Le futur du travail

«La complexité croissante exige plus de collaboration»

Quatre experts du marché de l’emploi débattent ici des défis du travail du futur. Quels seront les impacts de la robotisation? Qui seront les gagnants et les perdants des nouvelles formes d’emploi?

Cette année, 2,6 millions de robots cohabiteront avec les humains dans les organisations du monde entier. Quel sera l’impact de cette robotisation sur le travail?

Christian Delez: Les tâches simples seront de plus en plus effectuées par des robots et des services informatisés. Et cette part automatisée va augmenter. L’activité humaine par contre devient plus complexe. Cette complexité croissante exige plus de collaboration. C’est le constat que je fais depuis quelques années. Je peux travailler seul pendant deux heures, ensuite, pour résoudre les problèmes, j’ai besoin d’une autre personne, puis d’une autre. Les tâches humaines exigeront à l’avenir un travail collaboratif. C’est le gros changement que je vois.

Samira Marquis: La collaboration entre l’homme et la machine se renforce également. Cela demande un accompagnement spécifique et le développement de nouvelles compétences cognitives: la capacité de calculs simples, l’utilisation d’une tablette ou des compétences digitales. Ces aptitudes ne sont pas compliquées, mais elles exigent une capacité à apprendre, une certaine plasticité du cerveau.

Christian Delez: Oui, absolument. Aujourd’hui, nous formons des jeunes qui seront amenés à pratiquer des métiers autres que ce pourquoi ils ont été formés. Il faut donc impérativement leur apprendre à apprendre.

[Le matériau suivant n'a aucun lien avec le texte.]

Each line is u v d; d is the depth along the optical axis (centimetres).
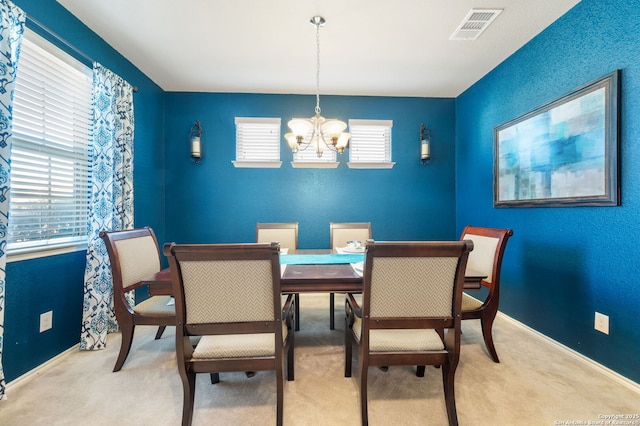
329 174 357
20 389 159
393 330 144
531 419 137
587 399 151
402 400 151
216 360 128
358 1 193
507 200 263
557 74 211
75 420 136
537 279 231
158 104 327
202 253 113
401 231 363
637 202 159
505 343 215
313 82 319
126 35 231
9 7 149
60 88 196
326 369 181
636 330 159
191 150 336
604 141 174
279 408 128
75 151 209
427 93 352
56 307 191
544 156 220
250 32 227
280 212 353
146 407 145
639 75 158
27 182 175
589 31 186
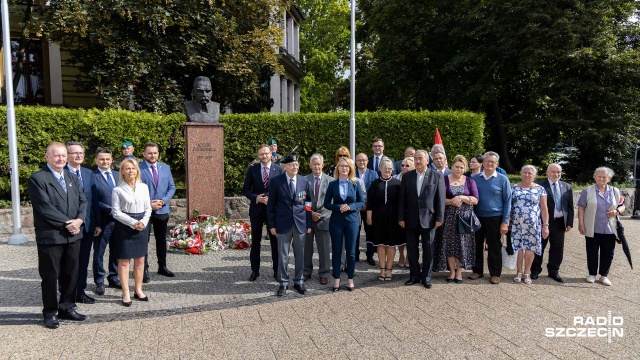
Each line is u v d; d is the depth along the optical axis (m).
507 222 6.38
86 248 5.80
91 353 4.26
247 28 16.11
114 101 13.24
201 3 13.95
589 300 5.68
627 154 17.67
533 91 17.88
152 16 12.48
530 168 6.59
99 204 6.15
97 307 5.61
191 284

Véronique Polito: Oui. Cela dit, il y a robot et robot. Dans la vente de détail par exemple, le robot est un scanner. Dans les grandes surfaces, c’est le client qui scanne ses achats. Il «remplace» en quelque sorte l’employé. Le métier de vendeur se transforme. Ils deviennent des surveillants. Le rapport à la clientèle change aussi. Nous constatons une forme de déshumanisation du travail. Cette transformation en profondeur de certains métiers nécessite des adaptations en termes de formation, mais aussi en termes de perspectives. Il faut redonner du sens.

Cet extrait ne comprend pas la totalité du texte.